I submit that to work out from the averments of this bill, filed to cancel this pretended tax title as a cloud, the result the court has reached, is to utterly wrench all these allegations from their natural and necessary meaning, and to do violence to the plainest canons of construction. The complainant is defeated, in short, because the court say he has furnished in the averment of his bill, as to description, a substitute for the parol proof which would have applied the word ‘ ‘ Bowie. ’ ’ But what description ? The description which the statute says may be aided by parol proof is the description in the tax deed.
Now, manifestly, the only ground upon which the conclusion of the court can rest is, that the parol proof is not needed, because the averment in the bill is an averment that the land complainant owns is the land described in the tax deed. But the averment is the direct opposite of this, to wit: that the tax deed does not describe the lands he owns. It is not at all true that because the complainant describes his land properly, and says the tax collector ‘ ‘ pretended ’ ’ to sell ‘ ‘ said lands, ’ ’ and *80‘ ‘ pretended to convey ” “ said lands, ’ ’ by the tax deed, he means to aver, or does, in legal effect, aver, or that it is a fact, that the lands described in the tax deed are identical with the lands of the owner. Non constat but that, in fact, he did sell, and did attempt to describe in the tax deed, other lands than the complainant’s.

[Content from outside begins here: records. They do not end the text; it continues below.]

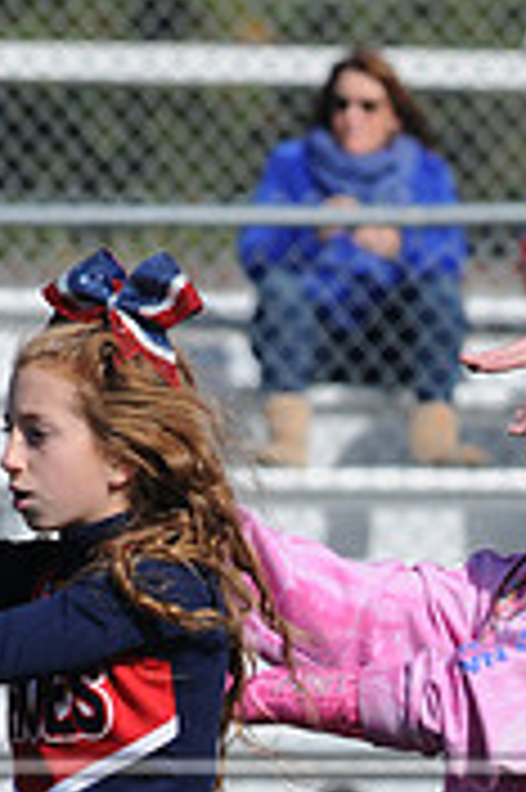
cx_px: 537
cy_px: 968
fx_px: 32476
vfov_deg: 1.4
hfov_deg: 0.9
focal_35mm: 1479
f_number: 9
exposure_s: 1/500
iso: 200
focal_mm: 300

The difficulty of maintaining the view of the court becomes most striking when we take the case of the bill filed to cancel a tax deed on the sole ground of the voidness of the description of the land in it. ' Desirous, as I earnestly am, of concurring with my brethren, I cannot conscientiously do so when the difference in opinion amounts to conviction, and, as it does so in this case, I must dissent from the judgment of the court.